Washington Examiner: Meet Sam Brown, the veteran Republicans think can flip Nevada’s Senate seat

Originally published on The Washington Examiner

by Julia Johnson

LAS VEGAS — Senate Republican leadership has hand-picked a candidate to take on Sen. Jacky Rosen (D-NV) in Nevada’s 2024 Senate race, selecting retired Army Capt. Sam Brown to help in its goal to retake the majority in the upper chamber in November.

Brown is the favorite of Senate party leaders, some of whom attended a fundraiser for his bid last year. He was courted to launch his campaign by National Republican Senatorial Committee Chairman Steve Daines (R-MT), who saw Brown as the most palatable individual to run in such a pivotal swing state.

“I’ve seen a real sort of concerted effort by leadership in the Senate to support and mentor and encourage candidates like myself,” Brown, who suffered severe burns and injuries during his deployment to Afghanistan, told the Washington Examiner in an interview.

He explained the Republican leaders in the Senate have “been very encouraging [and] just accessible too.”

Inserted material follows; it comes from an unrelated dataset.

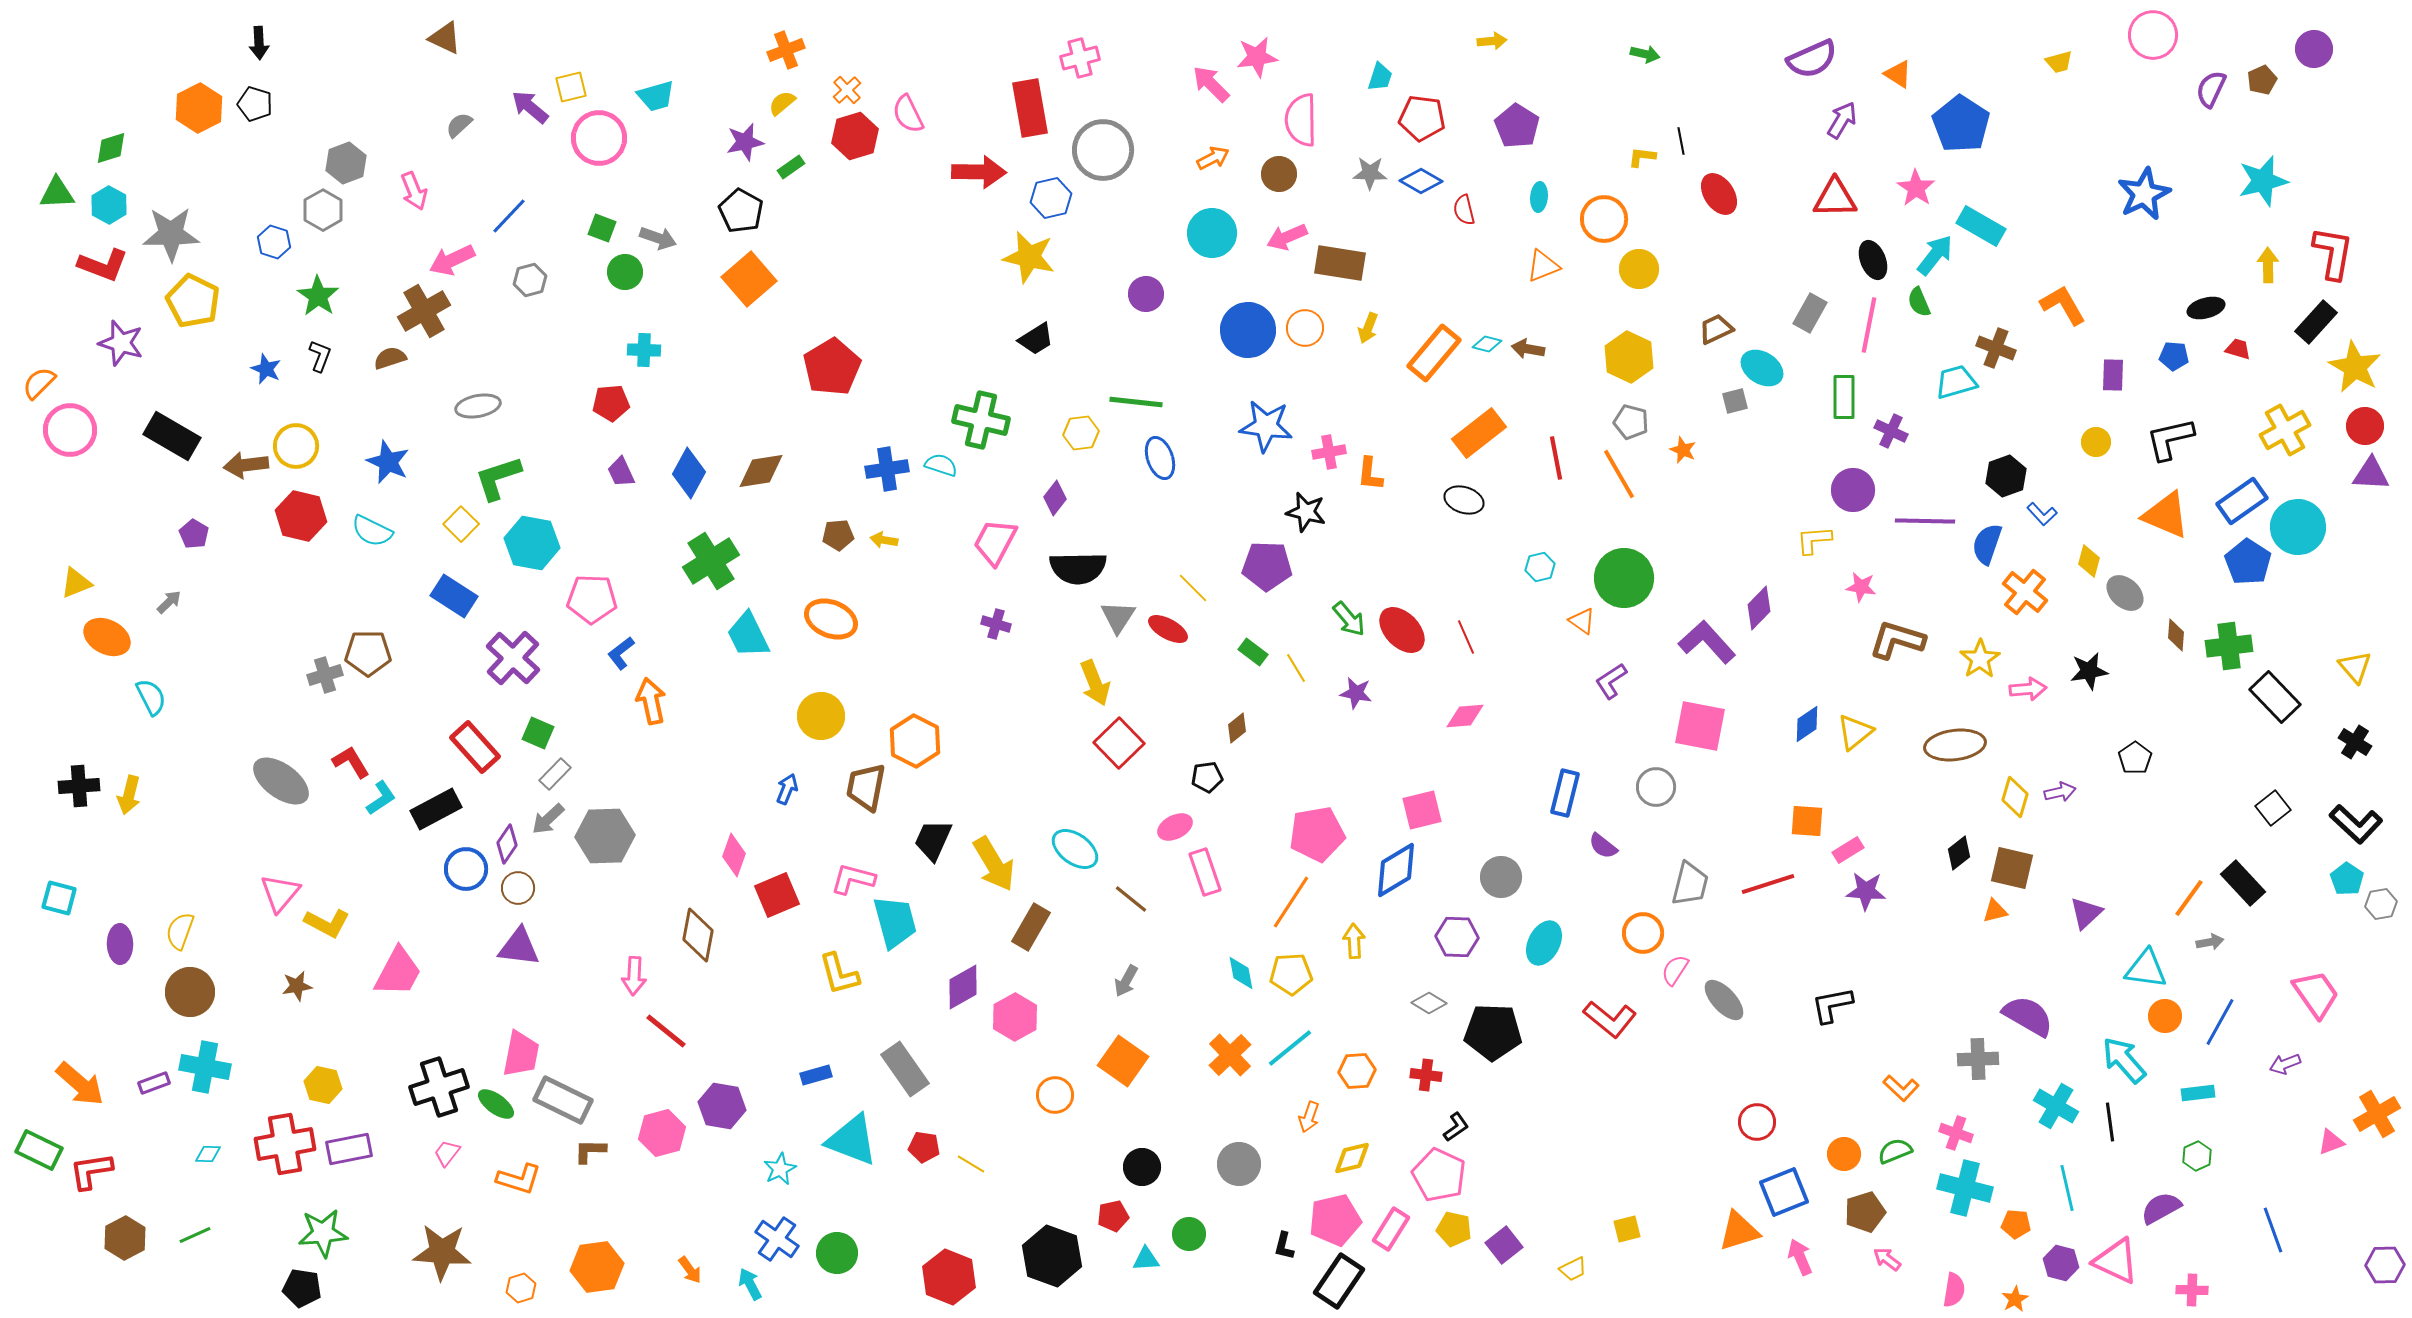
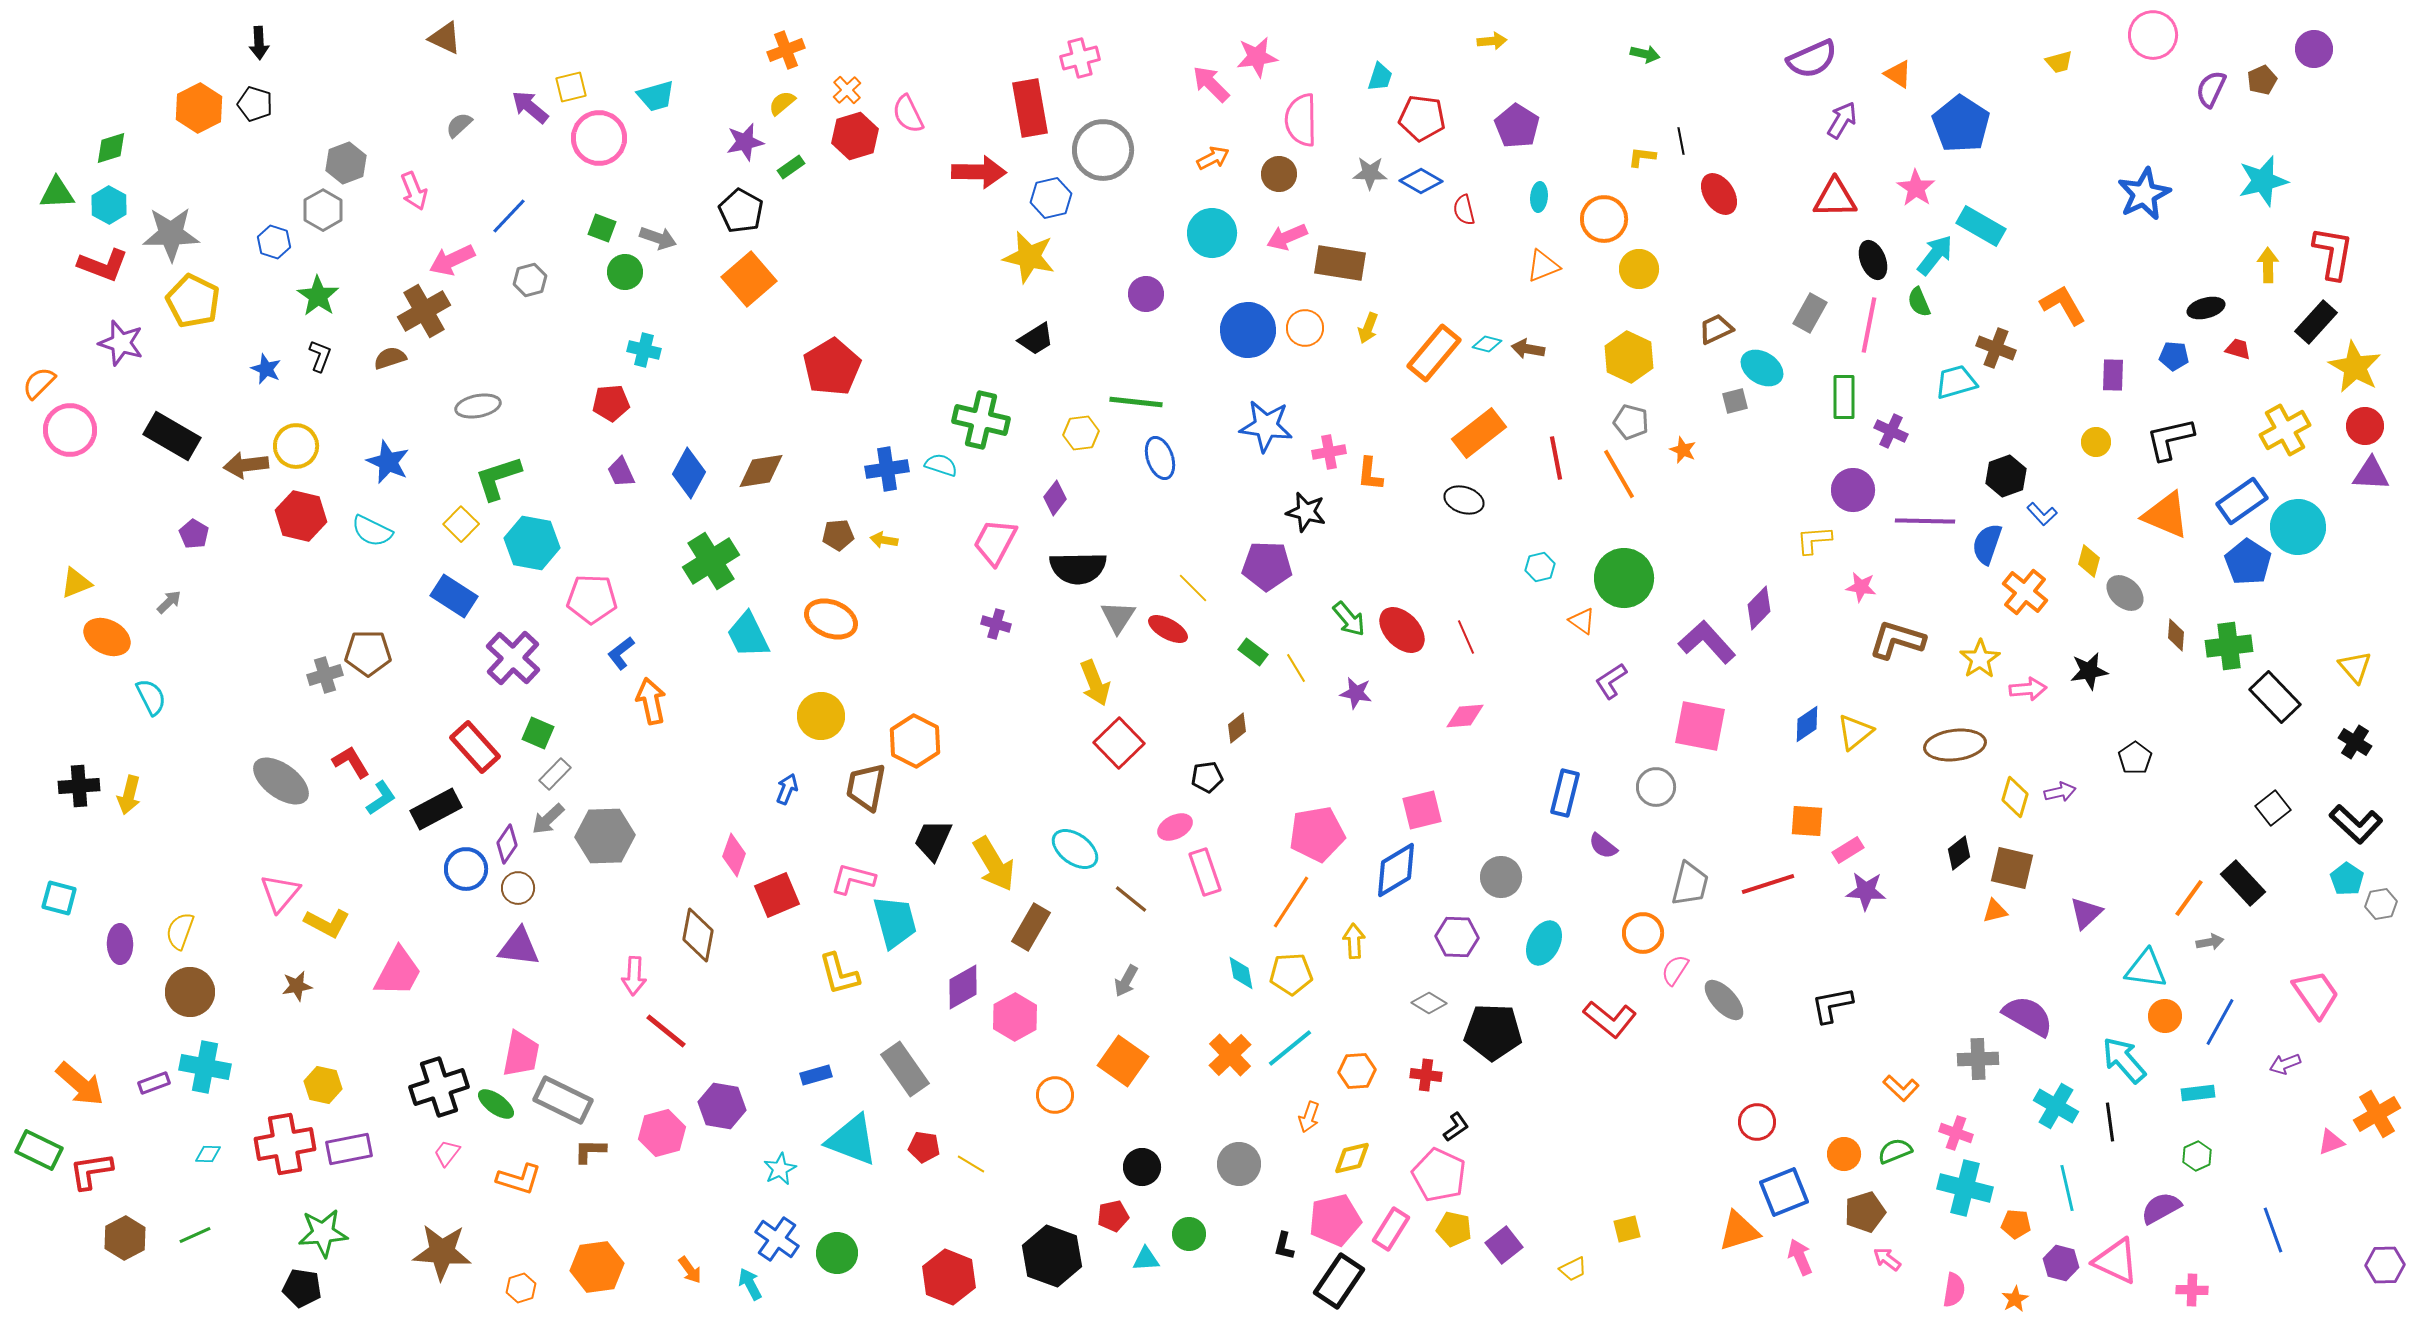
cyan cross at (644, 350): rotated 12 degrees clockwise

“I got to know Sen. Daines, meet him — gosh, it would have been right in the lead-up to the general election of ’22,” Brown recalled. “He was in state stumping for like 12 hours out there.”

The committee sees Nevada as one of its top priorities in 2024, according to NRSC officials, and will be ensuring that Brown, who is expected to win the Republican primary, is well funded and has all the support he needs to win.

While the NRSC and senatorial party leaders have backed Brown, former President Donald Trump hasn’t been willing to go as far as endorsing him. However, Brown has fully thrown his support behind Trump’s 2024 bid. At Trump’s recent Nevada rally before the presidential primaries and caucuses, Brown was in attendance. “He was kind of acknowledging certain people who were there,” Brown explained. “And he acknowledged me, but the thing that I appreciated even more than that was that he acknowledged my wife as well.”

“She’s an Army veteran herself,” he said of his wife, Amy. “It meant a lot [that] President Trump acknowledged her.”

But Brown didn’t detail any additional signals of support from the former president.

If he successfully takes the seat from Rosen in November, Brown said securing the southern border will be his first priority. But he denounced the recent bipartisan border bill introduced in the Senate. He criticized President Joe Biden for not using the executive authority he has to enforce existing laws, and further slammed the bill for various provisions he disagreed with, such as taxpayer-funded nongovernmental organizations that assist people in the country illegally.

Brown dismissed the idea that his and other Republicans’ opposition to the measure had to do with Trump’s ability to campaign on it. “It’s about what’s best for the country,” he said. “And there are provisions within the bill that are not doing that.”

The bill was soured on by several Republicans after Trump urged them not to support the measure.

Brown told members of the Nevada Republican Club in Las Vegas last week that Rosen was unwilling to address the border. However, Rosen expressed support for the bipartisan border legislation.

Asked how Brown will be able to make this argument given Rosen’s support for the bill, he said, “She’ll have to answer to the people for some of those other provisions. And where is her call to President Biden on doing things that are within his power?”

He noted that Rosen, who is a member of the Senate Homeland Security and Governmental Affairs Committee, hadn’t been to the southern border since 2019prior to her visit last month.

Brown said the senator should be “highly engaged” given her position but instead “has abandoned her post.”

In a statement to the Washington Examiner, a spokesperson for Rosen for Nevada said, “While Senator Rosen is working across party lines to address the crisis at our southern border with common sense reforms, Sam Brown blindly followed Donald Trump’s opposition to this bipartisan bill because he’d rather use immigration as a political football than support a solution.”

“Senator Rosen is supporting solutions to increase border security and fix our broken immigration system because she is a bipartisan and independent voice for her state, but the extreme MAGA Republicans running against her are rubber stamps for Trump who couldn’t care less about solving problems or delivering for Nevadans,” the statement continued.

Aside from the southern border and illegal immigration, Brown described what he believes will take center stage in the 2024 election. “Our national morale is suffering and people are looking for hope,” he said. The veteran noted that this hope is offered to Nevadans by Trump.

Brown said he believes that Nevadans won’t just vote in his favor because of their dissatisfaction with Biden and Rosen, but that they will be able to relate to him. He said some of the significant minority groups in Nevada, a majority-minority state, such as Asian Americans and Hispanics and Latinos, aren’t necessarily guided by their race or ethnicity.

“They’re hardworking folks who just want to live the American dream as well,” he explained.

Of union workers, who also boast a notable presence in the Silver State, Brown said, “This is a group of Nevadans and hardworking people that I can relate to.”

He recalled that before his business found success, “I worked in an Amazon fulfillment center.”

“And there’s so many people inside of unions and outside of unions who are just hardworking folks, who will literally sweat for the sake of their family. I’ve been there. I can relate to them, and they need to be represented,” Brown said.